How many representatives are there in the House?
Answer
435
Explanation
There are 435 voting members in the United States House of Representatives, with the number for each state determined by population. The size of the House has been fixed at 435 since 1929, when Congress passed the Permanent Apportionment Act to cap membership and avoid the chamber growing without limit as the country expanded. Before that law, the House grew almost every decade following the census. The original House had 65 members in 1789, and it expanded steadily as new states joined and population grew.
The Constitution itself does not set a specific number for the House. Article I, Section 2 says representatives shall be apportioned among the states according to their population, with each state guaranteed at least one representative. Today, after each ten-year census, the 435 seats are reapportioned among the states based on the new population numbers. States that gain population gain seats; states that lose population relative to others lose seats. Texas, Florida, and other growing states have added House seats in recent decades, while states such as Pennsylvania, Ohio, and New York have lost them.

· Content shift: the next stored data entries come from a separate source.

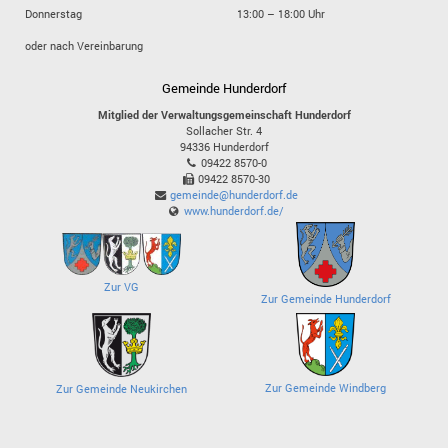
Donnerstag
13:00 – 18:00 Uhr
oder nach Vereinbarung
Gemeinde Hunderdorf
Mitglied der Verwaltungsgemeinschaft Hunderdorf
Sollacher Str. 4
94336
Hunderdorf
09422 8570-0
09422 8570-30
gemeinde@hunderdorf.de
www.hunderdorf.de/
Zur VG
Zur Gemeinde Hunderdorf
Zur Gemeinde Windberg
Zur Gemeinde Neukirchen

Each representative serves a two-year term and represents a single congressional district within their state, except in the seven least populous states that have only one statewide representative. The boundaries of these districts are redrawn after each census in a process called redistricting, which is controlled by state legislatures or independent commissions depending on state law. The District of Columbia, Puerto Rico, Guam, the U.S. Virgin Islands, American Samoa, and the Northern Mariana Islands send non-voting delegates to the House, but those delegates do not count toward the 435 voting members.
Members must be at least 25 years old, U.S. citizens for seven or more years, and inhabitants of the state from which they are elected. The House is led by the Speaker of the House, who is elected by House members at the start of each two-year session.
Why this matters for your test
This question tests a basic factual point about House size that USCIS expects applicants to know. The number 435 is a useful anchor for understanding how representation in the House works and why each census matters for political power.